Tuesday, October 25, 2005
With its next generation Stratix II GX family, programmable logic company Altera has set out to unclog one of the biggest bottlenecks that face electronics systems today – transceivers.
The company’s new Stratix II GX FPGAs combine Altera’s FPGA fabric with up to 20 low-power transceivers operating between 622 megabits per second to 5.375 gigabits per second to meet the needs of new high-speed designs.
The devices’ transceiver blocks support PCI Express, serial digital interface (SDI), XAUI, SONET, Gigabit Ethernet, SerialLite II, Serial RapidIO and Common Electrical Interface 6 gigabits per second Long Reach and Short Reach.
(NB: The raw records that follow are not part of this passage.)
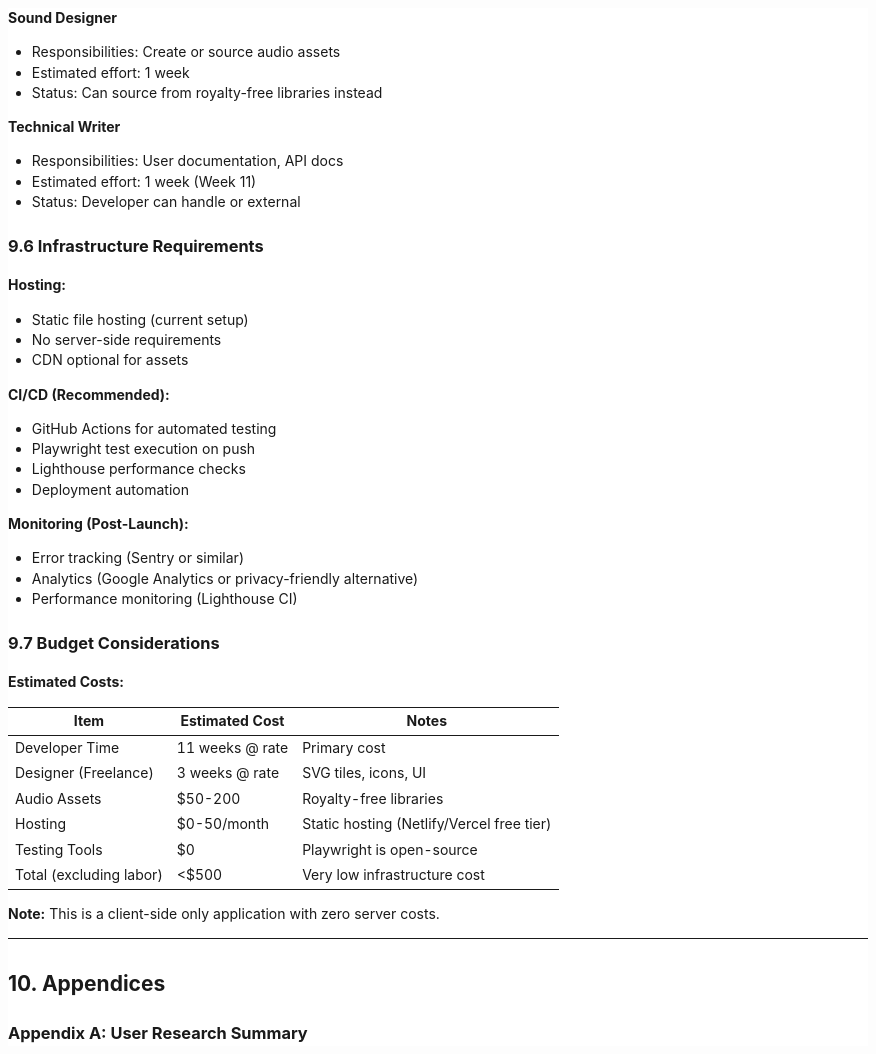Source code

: **Sound Designer**
- Responsibilities: Create or source audio assets
- Estimated effort: 1 week
- Status: Can source from royalty-free libraries instead

**Technical Writer**
- Responsibilities: User documentation, API docs
- Estimated effort: 1 week (Week 11)
- Status: Developer can handle or external

### 9.6 Infrastructure Requirements

**Hosting:**
- Static file hosting (current setup)
- No server-side requirements
- CDN optional for assets

**CI/CD (Recommended):**
- GitHub Actions for automated testing
- Playwright test execution on push
- Lighthouse performance checks
- Deployment automation

**Monitoring (Post-Launch):**
- Error tracking (Sentry or similar)
- Analytics (Google Analytics or privacy-friendly alternative)
- Performance monitoring (Lighthouse CI)

### 9.7 Budget Considerations

**Estimated Costs:**

| Item | Estimated Cost | Notes |
|------|---------------|-------|
| Developer Time | 11 weeks @ rate | Primary cost |
| Designer (Freelance) | 3 weeks @ rate | SVG tiles, icons, UI |
| Audio Assets | $50-200 | Royalty-free libraries |
| Hosting | $0-50/month | Static hosting (Netlify/Vercel free tier) |
| Testing Tools | $0 | Playwright is open-source |
| Total (excluding labor) | <$500 | Very low infrastructure cost |

**Note:** This is a client-side only application with zero server costs.

---

## 10. Appendices

### Appendix A: User Research Summary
With the launch of its new family, Altera is also offering intellectual property, system models, reference designs, signal integrity tools, and supporting collateral.
“Customers are already leveraging the best-in-class signal integrity of the previous Stratix GX family and the performance and density advantages of the Stratix II family,” said Danny Biran, VP of product and corporate marketing, in a statement. “In Stratix II GX FPGAs, we’ve extended the best features from these device families to meet the needs of the marketplace over the next several years.”
The third generation family offers multi-gigabit transceiver blocks, a big focus on signal integrity, low-power transceivers and flexible transceiver phase-locked loop and clocking modes. The devices also offer up to 132,540 equivalent logic elements and are built on TSMC’s 90 nanometer process technology.
Altera will sample the new family in Q1 2006, but customers can begin designs based on the family today using HSPICE models and Altera design software.